My research focuses on two important fields of Graeco-Roman history: Classical Athens and the Later Roman Empire. I am particularly interested in questions related to social networks, religious conflicts and identities, as well as gender studies. During my stay in Cambridge, I will mainly pursue a project entitled "Masculinity on Stage: Gender and Politics in Classical Athens", in which I will analyse the effects of the democratization of Athens on the notions of masculinity.

Dr Tamsin A. Spelman

My research uses mathematical and computational techniques to address problems in microscale systems. I have an ongoing project modelling blood flow in the human eye, aiming to understand the observed patterns of bleeding after trauma. My primary research in the Sainsbury Laboratory is studying how nucleus morphology impacts growth within the root hair cell of a plant, specifically Arabidopsis.

Photo of Joris van den Tol - PDRA at Queens' College Dr Joris van den Tol

After completing a BA in History and an MA in Early Modern History at the University of Amsterdam, I went to Leiden University for my PhD as part of a larger research project. In 2018, I completed my PhD on lobbying in relation to the Dutch colony in Brazil in the seventeenth century. The research for my dissertation formed the basis for my first book Lobbying in Company that was published by Brill in 2020. From 2019 to 2021, I was a postdoc at Harvard University working on a project on Anglo-Dutch lobbying in the seventeenth-century Atlantic World. I will continue to work on this project at Cambridge University on a Marie Curie Fellowship, where I will also focus on the question why a successful economic network wanted to become a formal Company.

A central theme in my research is how individuals were able to influence (economic) institutions. An important instrument for Early Modern people were petitions.

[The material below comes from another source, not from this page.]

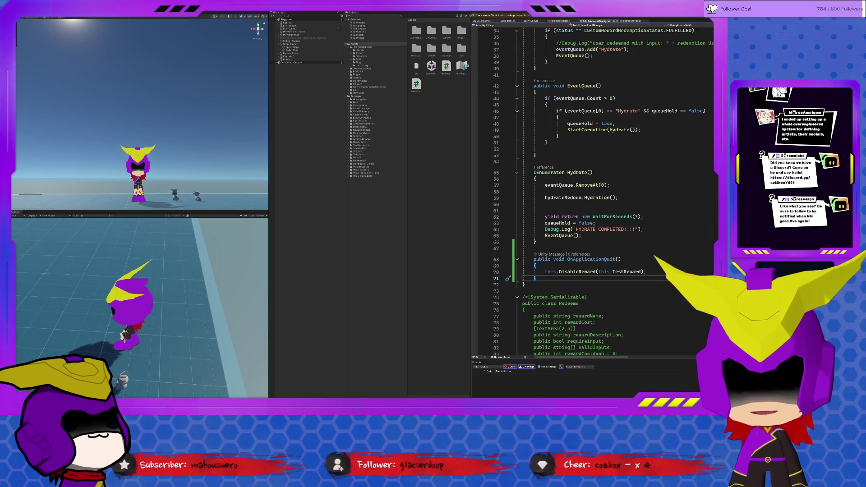
{"action": "key", "text": "ctrl+p"}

In the past I have published, among other things, on Chinese Petitions to Dutch leadership in Asia, non-Dutch petitions in Dutch colonies in North America and Brazil, and the relationship between petitions, personal relations, and public opinion for lobbying in the seventeenth century.

What I look forward to most as a PDRA at Queens’ is an infrastructure for meeting new people, a sense of community, and interesting conversations over lunch or dinner. I can’t wait to meet people in real life again.

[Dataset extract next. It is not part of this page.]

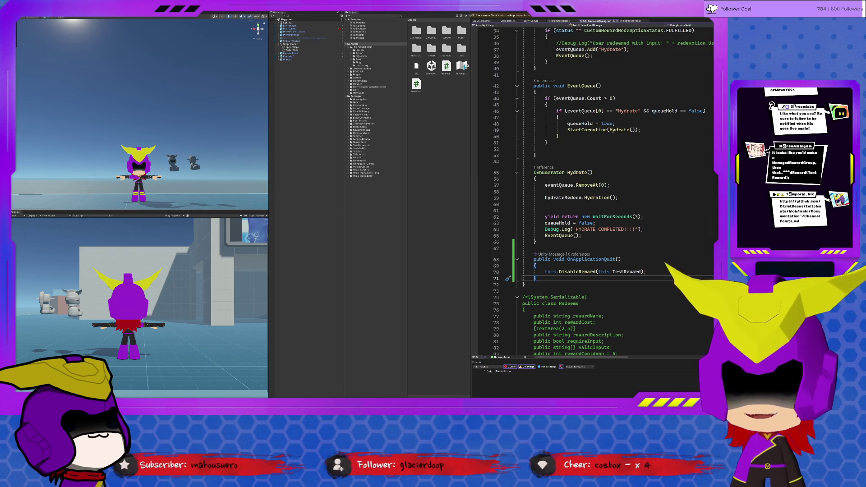
{"action": "key", "text": "shift+Up"}
{"action": "key", "text": "shift+Up"}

Photo of Dr Elizabeth Weir - PDRA at Queens' College Dr Elizabeth Weir

My research focuses on the experiences of autistic adolescents and adults in the areas of health, healthcare, education, and employment. I’m thrilled to be staying at the Autism Research Centre and at Queens’ as a PDRA Rokos Fellow, after completing my PhD here. During my PhD, I identified dramatically increased risks of chronic, physical health conditions among autistic adults, and particularly autistic females. My work also provides early evidence that lifestyle behaviors (e.g., diet, exercise, and sleep), together with other biological or societal factors likely contribute to excess risk of some chronic physical health conditions among autistic individuals. Finally, using mixed-methods studies, I established that autistic adults may be more likely to be LGBTQA+, and may experience differences in sexual activity, substance use, and healthcare quality. Findings from my PhD have been published in journals such as The Lancet Psychiatry, Nature Communications, Molecular Autism, and Autism; in addition, I co-wrote two articles for the GP magazine, Prescriber, aimed at informing healthcare providers about appropriate screening and support for autistic children and adults. I have greatly enjoyed supervising undergraduate students in the fields of Medicine, Psychological and Behavioral Sciences, and Natural Sciences (both at Queens’ and at other Cambridge colleges) over the past three years and look forward to the opportunity to continue teaching during my PDRA position.

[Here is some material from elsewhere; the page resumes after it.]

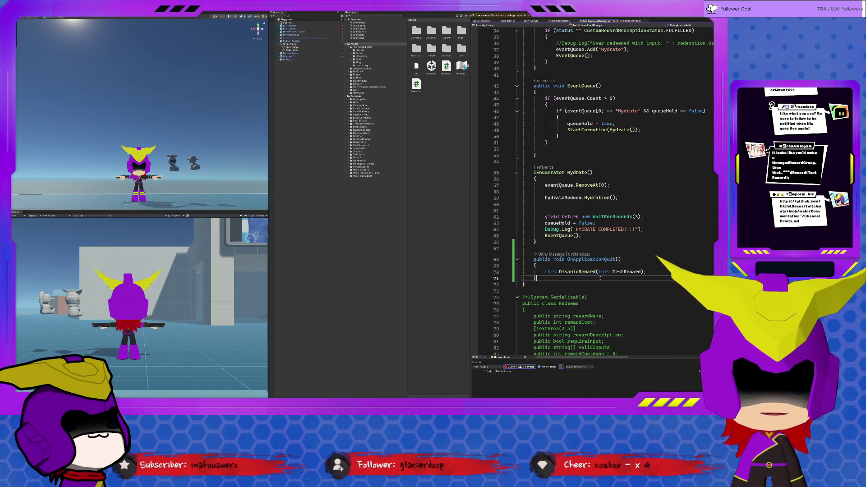
{"action": "key", "text": "shift+Up"}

The goals of my postdoctoral position are two-fold: (1) I will continue my work regarding the health and healthcare of autistic adults, but will also expand my research to consider the experiences of young autistic adults in the UK who are ‘NEET’ (Not in Employment, Education, or Training); and (2) I will be developing policy documents to help communicate the findings of my research to key stakeholders and policy-makers, in order to improve healthcare quality and support for autistic individuals.